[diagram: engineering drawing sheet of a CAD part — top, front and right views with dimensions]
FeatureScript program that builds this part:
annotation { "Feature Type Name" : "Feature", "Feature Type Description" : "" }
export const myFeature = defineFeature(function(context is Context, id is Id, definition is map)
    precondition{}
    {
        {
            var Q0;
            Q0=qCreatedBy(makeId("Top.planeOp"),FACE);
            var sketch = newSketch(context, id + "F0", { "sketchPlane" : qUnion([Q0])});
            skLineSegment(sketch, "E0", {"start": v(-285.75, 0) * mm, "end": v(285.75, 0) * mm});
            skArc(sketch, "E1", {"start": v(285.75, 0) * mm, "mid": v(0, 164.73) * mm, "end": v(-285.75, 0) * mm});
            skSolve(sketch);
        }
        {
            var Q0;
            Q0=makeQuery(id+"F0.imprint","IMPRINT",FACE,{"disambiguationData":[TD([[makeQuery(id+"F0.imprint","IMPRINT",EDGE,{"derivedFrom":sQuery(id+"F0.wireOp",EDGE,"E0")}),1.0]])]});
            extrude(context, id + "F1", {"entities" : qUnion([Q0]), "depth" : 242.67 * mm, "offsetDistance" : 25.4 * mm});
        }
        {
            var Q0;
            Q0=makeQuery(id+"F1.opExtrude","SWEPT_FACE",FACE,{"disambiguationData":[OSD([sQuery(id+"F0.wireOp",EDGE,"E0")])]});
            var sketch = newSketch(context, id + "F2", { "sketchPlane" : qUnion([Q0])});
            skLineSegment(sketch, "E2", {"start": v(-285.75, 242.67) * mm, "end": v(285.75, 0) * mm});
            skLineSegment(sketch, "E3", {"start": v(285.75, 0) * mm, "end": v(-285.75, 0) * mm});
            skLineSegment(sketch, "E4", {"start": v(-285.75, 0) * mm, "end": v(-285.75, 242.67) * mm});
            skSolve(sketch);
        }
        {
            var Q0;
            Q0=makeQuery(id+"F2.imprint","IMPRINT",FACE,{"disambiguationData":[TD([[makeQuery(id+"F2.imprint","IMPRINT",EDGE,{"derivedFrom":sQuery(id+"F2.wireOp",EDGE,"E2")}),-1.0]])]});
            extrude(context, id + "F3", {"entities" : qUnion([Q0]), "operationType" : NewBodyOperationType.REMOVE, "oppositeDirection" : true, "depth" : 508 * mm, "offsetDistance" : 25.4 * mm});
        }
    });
----------------------------------------
▶ [INSTRUCTIONS FOR THE TASK]: Can you convert every line of the items above into a numbered list, leaving out any blank lines?

▶ [RESPONSE]:
1. [diagram: engineering drawing sheet of a CAD part — top, front and right views with dimensions]
2. FeatureScript program that builds this part:
3. annotation { "Feature Type Name" : "Feature", "Feature Type Description" : "" }
4. export const myFeature = defineFeature(function(context is Context, id is Id, definition is map)
5.     precondition{}
6.     {
7.         {
8.             var Q0;
9.             Q0=qCreatedBy(makeId("Top.planeOp"),FACE);
10.             var sketch = newSketch(context, id + "F0", { "sketchPlane" : qUnion([Q0])});
11.             skLineSegment(sketch, "E0", {"start": v(-285.75, 0) * mm, "end": v(285.75, 0) * mm});
12.             skArc(sketch, "E1", {"start": v(285.75, 0) * mm, "mid": v(0, 164.73) * mm, "end": v(-285.75, 0) * mm});
13.             skSolve(sketch);
14.         }
15.         {
16.             var Q0;
17.             Q0=makeQuery(id+"F0.imprint","IMPRINT",FACE,{"disambiguationData":[TD([[makeQuery(id+"F0.imprint","IMPRINT",EDGE,{"derivedFrom":sQuery(id+"F0.wireOp",EDGE,"E0")}),1.0]])]});
18.             extrude(context, id + "F1", {"entities" : qUnion([Q0]), "depth" : 242.67 * mm, "offsetDistance" : 25.4 * mm});
19.         }
20.         {
21.             var Q0;
22.             Q0=makeQuery(id+"F1.opExtrude","SWEPT_FACE",FACE,{"disambiguationData":[OSD([sQuery(id+"F0.wireOp",EDGE,"E0")])]});
23.             var sketch = newSketch(context, id + "F2", { "sketchPlane" : qUnion([Q0])});
24.             skLineSegment(sketch, "E2", {"start": v(-285.75, 242.67) * mm, "end": v(285.75, 0) * mm});
25.             skLineSegment(sketch, "E3", {"start": v(285.75, 0) * mm, "end": v(-285.75, 0) * mm});
26.             skLineSegment(sketch, "E4", {"start": v(-285.75, 0) * mm, "end": v(-285.75, 242.67) * mm});
27.             skSolve(sketch);
28.         }
29.         {
30.             var Q0;
31.             Q0=makeQuery(id+"F2.imprint","IMPRINT",FACE,{"disambiguationData":[TD([[makeQuery(id+"F2.imprint","IMPRINT",EDGE,{"derivedFrom":sQuery(id+"F2.wireOp",EDGE,"E2")}),-1.0]])]});
32.             extrude(context, id + "F3", {"entities" : qUnion([Q0]), "operationType" : NewBodyOperationType.REMOVE, "oppositeDirection" : true, "depth" : 508 * mm, "offsetDistance" : 25.4 * mm});
33.         }
34.     });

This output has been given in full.